As does dictionary.com, although they wimp out and give both hippopotamuses and hippopotami as plurals.
Technically, the Greek plural of hippopotamus is hippopotamoi.
Don’t let anyone try to tell you I didn’t learn anything from my Greek major.
I just want to point out that datums is, indeed, correct in certain contexts.
I just remembered another one - “Rhinoceros” It’s not even a “us” word, but how many times I’ve heard it as “rhinoceri”… even in print.
Yes indeedy! I always call them “forums”, and I WORK here. I knows better but I does it anyways.
Oooo… poor didda
Actually, I like Greek and Latin plurals usually, but I don’t like “fora”.
If we agree that language is evolving, and “right” or “wrong” ways of using it are based on consensus, then we can accept that many words of Greek and Latin origin have lost their original plural form to the English ‘s’ and ‘es’, whilst others have retained them.
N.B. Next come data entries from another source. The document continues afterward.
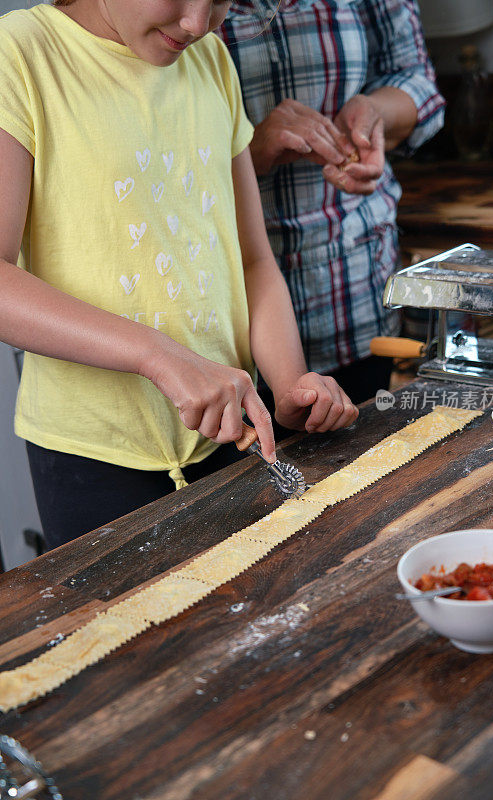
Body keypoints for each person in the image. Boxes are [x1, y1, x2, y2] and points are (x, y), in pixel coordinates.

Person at [0, 0, 358, 551]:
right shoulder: (20, 53)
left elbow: (253, 259)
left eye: (220, 1)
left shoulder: (212, 59)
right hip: (94, 458)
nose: (197, 22)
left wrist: (289, 383)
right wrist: (159, 355)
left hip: (232, 436)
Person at [219, 0, 445, 416]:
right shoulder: (193, 31)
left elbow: (418, 83)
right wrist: (245, 153)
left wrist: (373, 112)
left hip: (353, 290)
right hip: (229, 321)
This is an arbitrary process. The problem with words like “forum” is that the process is half-complete. I doubt anybody will use “fora” fifty or a hundred years from now, and “forums” probably would not have been used a century ago. The word’s half-evolved status means that whichever plural form you decide to use, there’ll be somebody who won’t like it.
For mine, I’ll stick with “forums”. It sounds better. “Fora” does sound a bit pretentious to me.
Errr… although I once posted the Latin plural of “forum”, and therefore bear some responsibility for the prevalence of this trend… I’m inclined, personally, to use the English word “forum”, whose plural is “forums”.
It’s important (well, if you’re a grammar freak with A-level Latin, it’s important) to remember that “fora” is only the nominative plural of “forum”. If you feel obliged to use the Latin plural form, you should feel obliged to use it correctly… and Latin has case inflections.
So, you can say “These fora are full of fascinating material”, no problem. And the accusative form is the same, so you can add “I like these fora”. But the dative and ablative form is “-is”, so you’d have to say “I contribute regularly to these foris” and “My life is being taken over by these foris”. As for the genitive “I enjoy being a member of these fororum”, the less said about that the better.
Where this leaves us with data, media, mediums, and hippopotamuses, I really couldn’t say.
rhinoceroi
Rhinocerotes
(Prepoceros!)
Yes, that is correct. In Haiti.
Some collective plurals:[ul][]crash/herd/bloat of hippopotami[]crash of rhinoceri[]murder of crows[]shrewdness of apesarmy of me[/ul]
“Fora” wasn’t a word I’d heard used for real until law school. We do like our latin and we do take it fairly seriously, even if our pronunciation is completely bollixed…anyway, fora’s useful when you’re discussing jurisdictional issues.